A ANDIFES (Associação Nacional de Dirigentes das Instituições de Ensino Superior) insurge-se contra o estado democrático de direito que funciona para apurar, denunciar,julgar e punir os bandidos de colarinho branco, sejam autoridades ou simples burocratas. Critica como fatores que teriam levado ao suicídio o reitor Luís Carlos Cancellier, da UFSC (Universidade Federal de Santa Catarina), de 60 anos.

“A atuação desmedida do aparato estatal, as práticas dum estado policial e a destruição da honra de pessoas em nome dum moralismo espetacular”. Nem uma linha para explicar o que foi investigado pela PF (Polícia Federal), origem das denúncias do MPF (Ministério Público Federal), que no dia 14 de setembro desencadeou a operação “Ouvidos Moucos” para apurar um esquema de corrupção que teria desviado R$ 80 milhões do Programa Universidade Aberta. A deputada Maria do Rosário diz que o caso levanta o debate sobre a violação de direitos. A petista quer ouvir o ex-ministro da Justiça, Eugênio Aragão, e a Subprocuradora-Geral da República, Deborah Duprat. Comentário do colunista: Se cada setor investigadose considerar no direito de reagir à possibilidade concreta de punição (jus sperniandi), tudo continuará como dantes no quartel de Abrantes.

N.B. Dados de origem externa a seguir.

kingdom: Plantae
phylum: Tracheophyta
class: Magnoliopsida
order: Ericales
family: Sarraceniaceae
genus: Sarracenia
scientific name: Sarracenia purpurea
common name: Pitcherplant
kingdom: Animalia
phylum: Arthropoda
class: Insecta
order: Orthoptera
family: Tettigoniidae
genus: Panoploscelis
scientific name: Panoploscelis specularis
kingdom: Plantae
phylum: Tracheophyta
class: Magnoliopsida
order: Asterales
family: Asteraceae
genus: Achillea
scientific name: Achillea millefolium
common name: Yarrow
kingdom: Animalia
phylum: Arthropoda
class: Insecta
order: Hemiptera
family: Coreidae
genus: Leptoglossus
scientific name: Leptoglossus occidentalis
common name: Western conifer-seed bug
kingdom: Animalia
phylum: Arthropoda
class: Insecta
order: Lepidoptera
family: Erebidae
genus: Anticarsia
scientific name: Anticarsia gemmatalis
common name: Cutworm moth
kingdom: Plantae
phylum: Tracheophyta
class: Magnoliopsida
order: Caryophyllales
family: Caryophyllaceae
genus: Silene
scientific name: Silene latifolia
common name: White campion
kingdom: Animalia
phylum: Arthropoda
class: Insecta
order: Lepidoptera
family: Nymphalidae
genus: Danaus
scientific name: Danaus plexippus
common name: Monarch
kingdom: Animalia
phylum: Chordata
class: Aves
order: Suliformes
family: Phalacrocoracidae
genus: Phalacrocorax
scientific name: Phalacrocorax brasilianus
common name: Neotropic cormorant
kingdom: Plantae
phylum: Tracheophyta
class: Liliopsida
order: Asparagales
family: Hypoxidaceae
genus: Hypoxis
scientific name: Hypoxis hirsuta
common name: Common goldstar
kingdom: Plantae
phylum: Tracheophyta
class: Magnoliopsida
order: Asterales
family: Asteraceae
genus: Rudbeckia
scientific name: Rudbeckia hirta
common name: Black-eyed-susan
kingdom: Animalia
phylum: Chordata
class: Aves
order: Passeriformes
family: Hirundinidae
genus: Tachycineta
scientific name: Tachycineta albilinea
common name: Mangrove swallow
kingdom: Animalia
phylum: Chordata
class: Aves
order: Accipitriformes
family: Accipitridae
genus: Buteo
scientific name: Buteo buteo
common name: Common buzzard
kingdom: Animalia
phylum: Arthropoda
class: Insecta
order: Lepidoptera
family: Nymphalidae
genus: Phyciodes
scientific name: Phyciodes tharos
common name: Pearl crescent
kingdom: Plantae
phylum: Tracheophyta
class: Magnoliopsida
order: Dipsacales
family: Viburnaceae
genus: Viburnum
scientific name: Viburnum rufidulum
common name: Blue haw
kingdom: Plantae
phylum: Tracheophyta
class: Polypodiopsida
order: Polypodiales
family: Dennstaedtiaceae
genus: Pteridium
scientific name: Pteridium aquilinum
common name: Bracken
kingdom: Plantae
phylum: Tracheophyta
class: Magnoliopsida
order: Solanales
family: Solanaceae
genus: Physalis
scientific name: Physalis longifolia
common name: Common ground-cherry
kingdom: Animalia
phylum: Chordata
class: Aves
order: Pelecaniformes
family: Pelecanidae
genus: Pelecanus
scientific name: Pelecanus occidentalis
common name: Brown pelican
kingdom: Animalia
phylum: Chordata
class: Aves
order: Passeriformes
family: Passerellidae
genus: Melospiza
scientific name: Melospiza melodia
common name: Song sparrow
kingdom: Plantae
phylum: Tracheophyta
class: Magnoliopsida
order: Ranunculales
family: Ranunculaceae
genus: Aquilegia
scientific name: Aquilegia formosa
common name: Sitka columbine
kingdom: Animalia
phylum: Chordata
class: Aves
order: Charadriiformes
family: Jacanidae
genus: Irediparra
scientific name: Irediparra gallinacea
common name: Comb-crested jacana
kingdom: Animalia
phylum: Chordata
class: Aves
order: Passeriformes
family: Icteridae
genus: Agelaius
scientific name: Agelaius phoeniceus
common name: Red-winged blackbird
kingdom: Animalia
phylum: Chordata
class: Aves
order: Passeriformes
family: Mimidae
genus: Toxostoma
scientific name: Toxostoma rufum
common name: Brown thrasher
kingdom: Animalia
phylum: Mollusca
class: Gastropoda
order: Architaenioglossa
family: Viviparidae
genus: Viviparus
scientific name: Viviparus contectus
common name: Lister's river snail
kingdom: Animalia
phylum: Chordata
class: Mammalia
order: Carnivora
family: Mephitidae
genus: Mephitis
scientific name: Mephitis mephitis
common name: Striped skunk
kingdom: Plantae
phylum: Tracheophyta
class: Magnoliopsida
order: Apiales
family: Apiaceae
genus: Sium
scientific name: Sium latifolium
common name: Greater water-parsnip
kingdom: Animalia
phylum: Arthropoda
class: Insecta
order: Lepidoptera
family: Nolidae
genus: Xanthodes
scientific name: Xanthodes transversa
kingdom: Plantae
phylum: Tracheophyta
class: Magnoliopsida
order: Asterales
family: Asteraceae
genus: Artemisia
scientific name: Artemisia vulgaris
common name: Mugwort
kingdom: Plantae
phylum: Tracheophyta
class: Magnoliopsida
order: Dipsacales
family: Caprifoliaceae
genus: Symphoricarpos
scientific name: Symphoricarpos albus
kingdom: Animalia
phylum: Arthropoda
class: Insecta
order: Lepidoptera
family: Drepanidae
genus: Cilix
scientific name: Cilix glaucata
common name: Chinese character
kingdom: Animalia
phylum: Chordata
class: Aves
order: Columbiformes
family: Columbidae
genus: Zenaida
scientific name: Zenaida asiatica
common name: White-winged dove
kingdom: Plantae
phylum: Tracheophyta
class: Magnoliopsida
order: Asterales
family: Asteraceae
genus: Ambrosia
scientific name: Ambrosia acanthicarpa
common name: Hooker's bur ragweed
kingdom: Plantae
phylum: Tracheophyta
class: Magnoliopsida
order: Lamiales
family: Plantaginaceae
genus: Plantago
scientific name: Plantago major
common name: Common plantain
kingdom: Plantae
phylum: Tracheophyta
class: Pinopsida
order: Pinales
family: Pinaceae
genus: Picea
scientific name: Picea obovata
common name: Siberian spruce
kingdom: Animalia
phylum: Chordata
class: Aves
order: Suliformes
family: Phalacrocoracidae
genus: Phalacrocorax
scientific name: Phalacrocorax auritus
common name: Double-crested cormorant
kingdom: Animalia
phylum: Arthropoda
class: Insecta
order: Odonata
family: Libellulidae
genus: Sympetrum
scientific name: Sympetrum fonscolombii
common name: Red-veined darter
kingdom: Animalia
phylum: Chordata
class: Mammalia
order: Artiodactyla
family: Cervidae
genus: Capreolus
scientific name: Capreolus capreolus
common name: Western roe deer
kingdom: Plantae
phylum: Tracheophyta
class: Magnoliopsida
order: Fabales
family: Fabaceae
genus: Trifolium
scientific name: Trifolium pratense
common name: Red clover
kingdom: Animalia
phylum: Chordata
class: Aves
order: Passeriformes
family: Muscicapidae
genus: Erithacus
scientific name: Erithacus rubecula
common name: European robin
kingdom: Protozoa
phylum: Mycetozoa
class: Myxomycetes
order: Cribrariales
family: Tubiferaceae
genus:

Notícia veiculada em 04/10/2017: “A Superintendência Nacional da Previdência (PREVIC) decretou intervenção por 180 dias no Instituto de Seguridade Social dos Correios e Telégrafos (POSTALIS)”. PETROS (Petrobras), PREVI (Banco do Brasil) e FUNCEF (Caixa Econômica Federal) também estão na mira do PREVIC. Parte do rombo pode ser atribuída a aplicações mal sucedidas, como compra de papéis da dívida da Argentina e da Venezuela, que viraram pó, e de fundos de investimentos que geraram prejuízos milionários.

Thomas Piketty, economista guru das esquerdas, entrevistado por Juremir Machado da Silva: “A Europa foi reconstruída depois Da IIª Guerra Mundial em cima da anulação das dívidas passadas. Hoje, estamos numa situação que exige saber perdoar dívidas para recomeçar e apostar no futuro. As dívidas públicas normalmente têm a ver com grupos privilegiados e podem ser anuladas”. Acontece que fundos que lastreiam a Seguridade Social, caso das supracitadas, são o sustentáculo das aposentadorias e o não pagamento ou perdão das dívidas envia pessoas de baixa renda, que contribuíram durante toda a vida laboral e tiveram suas economias aplicadas em Títulos de Dívida Pública de países falidos, que tomaram empréstimos e não os honraram a uma velhice privadas condições básicas de sobrevivência digna. E os dirigentes que empenharam o dinheiro dos associados nesses papéis sabidamente inconfiáveis merecem um julgamento rigoroso. Não há justiça nisso.